William Byrd Whymark, CEO and president of WMK Research Inc., Mount Kisco, was indicted on Nov. 9 by a federal grand jury in Topeka, Kansas. He was arrested on Nov. 14 when he surrendered at the FBI office in Rye.
Whymark, 50, and co-defendant Robert Nelson Smith, an ordained Episcopal priest in Kansas, were accused of defrauding Saint Francis Ministries in Salina, Kansas from 2018 through July 2021.
Whymark allegedly pocketed nearly $4.8 million that he used to buy jewelry, vehicles and a palatial home in Armonk.
Whymark and his wife paid $3.75 million for the 19-room, 12,343-square-foot house in August 2019. The house was built with hand-cut stone and includes a theater, bar and wine cellar, professional grade gym, courtyard, swimming pool, 12-person hot tub, 8-car garage, staff wing and gardens on 2.9 acres.
His attorney, Benjamin D. Gold of the federal public defenders office, did not respond to an email asking for his client’s response to the charges.
Smith was the CEO of Saint Francis Ministries, a faith-based nonprofit organization that provides foster care and social services in Kansas and five other states.
When the Saint Francis board of directors decided to improve its IT systems, the indictment states, Smith hired WMK Research in a no-bid contract and named Whymark as the chief information officer at an annual salary of $164,000.
Whymark had claimed he held a PhD in marketing sciences from the University of Connecticut, according to the indictment, when in fact he had no such doctorate. He occasionally traveled to Kansas for Saint Francis business but worked primarily from New York.
He subcontracted the IT services to QubeRoot Analytics and Pinnacle Seven Technologies, both based in India.
He submitted 65 WMK invoices for nearly $10.8 million in services, allegedly inflating the subcontractors’ bills by nearly 4.8 million.

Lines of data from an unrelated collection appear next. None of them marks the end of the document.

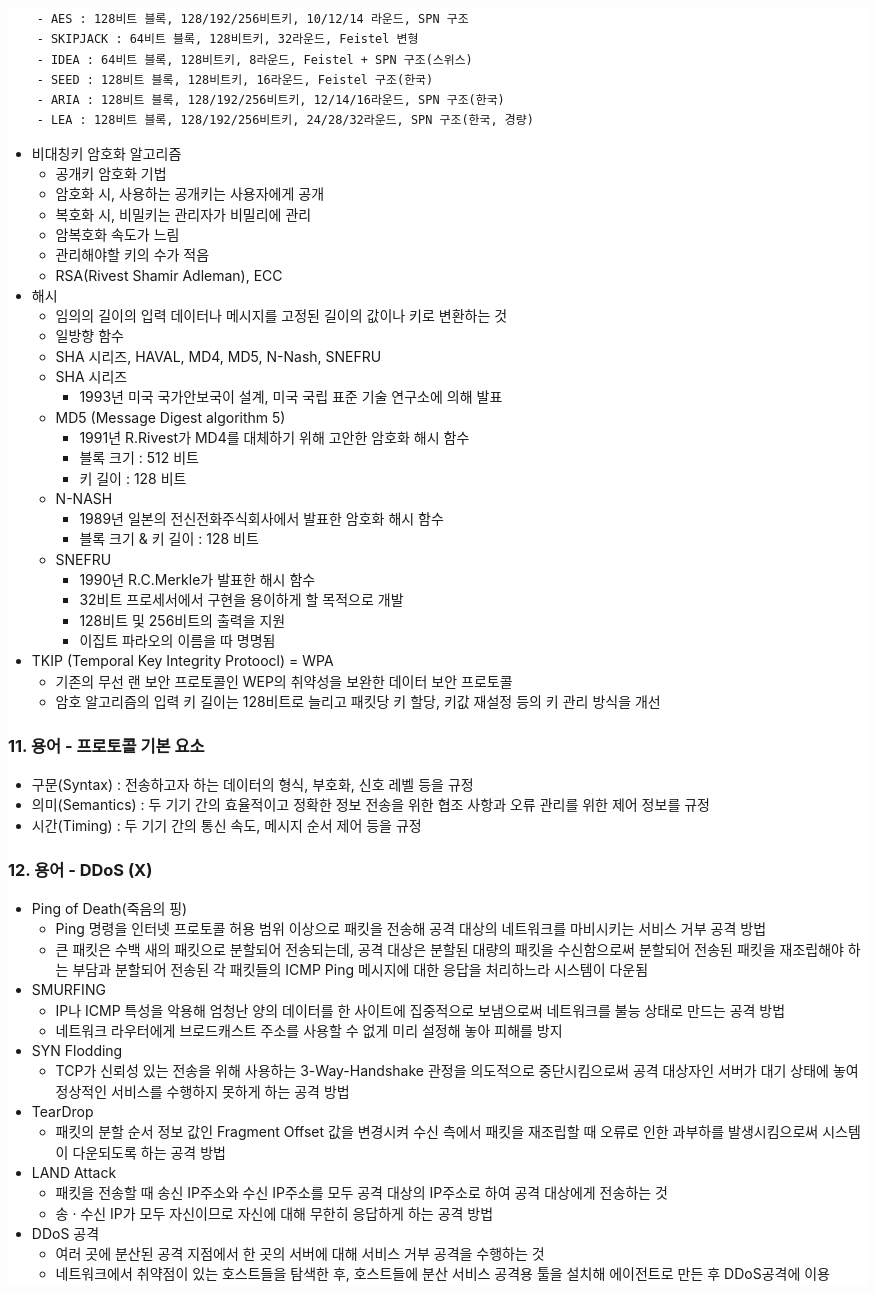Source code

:         - AES : 128비트 블록, 128/192/256비트키, 10/12/14 라운드, SPN 구조
        - SKIPJACK : 64비트 블록, 128비트키, 32라운드, Feistel 변형
        - IDEA : 64비트 블록, 128비트키, 8라운드, Feistel + SPN 구조(스위스)
        - SEED : 128비트 블록, 128비트키, 16라운드, Feistel 구조(한국)
        - ARIA : 128비트 블록, 128/192/256비트키, 12/14/16라운드, SPN 구조(한국)
        - LEA : 128비트 블록, 128/192/256비트키, 24/28/32라운드, SPN 구조(한국, 경량)
- 비대칭키 암호화 알고리즘
    - 공개키 암호화 기법
    - 암호화 시, 사용하는 공개키는 사용자에게 공개
    - 복호화 시, 비밀키는 관리자가 비밀리에 관리
    - 암복호화 속도가 느림
    - 관리해야할 키의 수가 적음
    - RSA(Rivest Shamir Adleman), ECC
- 해시
    - 임의의 길이의 입력 데이터나 메시지를 고정된 길이의 값이나 키로 변환하는 것
    - 일방향 함수
    - SHA 시리즈, HAVAL, MD4, MD5, N-Nash, SNEFRU
    - SHA 시리즈
        - 1993년 미국 국가안보국이 설계, 미국 국립 표준 기술 연구소에 의해 발표
    - MD5 (Message Digest algorithm 5)
        - 1991년 R.Rivest가 MD4를 대체하기 위해 고안한 암호화 해시 함수
        - 블록 크기 : 512 비트
        - 키 길이 : 128 비트
    - N-NASH
        - 1989년 일본의 전신전화주식회사에서 발표한 암호화 해시 함수
        - 블록 크기 & 키 길이 : 128 비트
    - SNEFRU
        - 1990년 R.C.Merkle가 발표한 해시 함수
        - 32비트 프로세서에서 구현을 용이하게 할 목적으로 개발
        - 128비트 및 256비트의 출력을 지원
        - 이집트 파라오의 이름을 따 명명됨
- TKIP (Temporal Key Integrity Protoocl) = WPA
    - 기존의 무선 랜 보안 프로토콜인 WEP의 취약성을 보완한 데이터 보안 프로토콜
    - 암호 알고리즘의 입력 키 길이는 128비트로 늘리고 패킷당 키 할당, 키값 재설정 등의 키 관리 방식을 개선

### 11. 용어 - 프로토콜 기본 요소
- 구문(Syntax) : 전송하고자 하는 데이터의 형식, 부호화, 신호 레벨 등을 규정
- 의미(Semantics) : 두 기기 간의 효율적이고 정확한 정보 전송을 위한 협조 사항과 오류 관리를 위한 제어 정보를 규정
- 시간(Timing) : 두 기기 간의 통신 속도, 메시지 순서 제어 등을 규정

### 12. 용어 - DDoS (X)
- Ping of Death(죽음의 핑)
    - Ping 명령을 인터넷 프로토콜 허용 범위 이상으로 패킷을 전송해 공격 대상의 네트워크를 마비시키는 서비스 거부 공격 방법
    - 큰 패킷은 수백 새의 패킷으로 분할되어 전송되는데, 공격 대상은 분할된 대량의 패킷을 수신함으로써 분할되어 전송된 패킷을 재조립해야 하는 부담과 분할되어 전송된 각 패킷들의 ICMP Ping 메시지에 대한 응답을 처리하느라 시스템이 다운됨
- SMURFING
    - IP나 ICMP 특성을 악용해 엄청난 양의 데이터를 한 사이트에 집중적으로 보냄으로써 네트워크를 불능 상태로 만드는 공격 방법
    - 네트워크 라우터에게 브로드캐스트 주소를 사용할 수 없게 미리 설정해 놓아 피해를 방지
- SYN Flodding
    - TCP가 신뢰성 있는 전송을 위해 사용하는 3-Way-Handshake 관정을 의도적으로 중단시킴으로써 공격 대상자인 서버가 대기 상태에 놓여 정상적인 서비스를 수행하지 못하게 하는 공격 방법
- TearDrop
    - 패킷의 분할 순서 정보 값인 Fragment Offset 값을 변경시켜 수신 측에서 패킷을 재조립할 때 오류로 인한 과부하를 발생시킴으로써 시스템이 다운되도록 하는 공격 방법
- LAND Attack
    - 패킷을 전송할 때 송신 IP주소와 수신 IP주소를 모두 공격 대상의 IP주소로 하여 공격 대상에게 전송하는 것
    - 송 · 수신 IP가 모두 자신이므로 자신에 대해 무한히 응답하게 하는 공격 방법
- DDoS 공격
    - 여러 곳에 분산된 공격 지점에서 한 곳의 서버에 대해 서비스 거부 공격을 수행하는 것
    - 네트워크에서 취약점이 있는 호스트들을 탐색한 후, 호스트들에 분산 서비스 공격용 툴을 설치해 에이전트로 만든 후 DDoS공격에 이용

Smith approved the invoices, according to the indictment, even when payments exceeded the amounts he was authorized to approve. The funds were then transferred to WMK’s account at Wintrust Bank in Rosemont, Illinois.
Wintrust sued Whymark and WMK this past February in Westchester Supreme Court for stopping payments on a $500,000 loan. The court awarded the bank a $540,174 default judgment on Oct. 13.
Whymark also submitted a $50,000 invoice for a professional services fee, according to the indictment, that was used as a kickback to Smith.
Besides the kickback, Smith allegedly used the charity’s credit card for personal expenses.
Whymark was charged with conspiracy to commit wire fraud, ten counts of wire fraud and three county of money laundering.
He was released from custody by U.S. Magistrate Judge Paul E. Davison in White Plains federal court, on posting a $100,000 bond.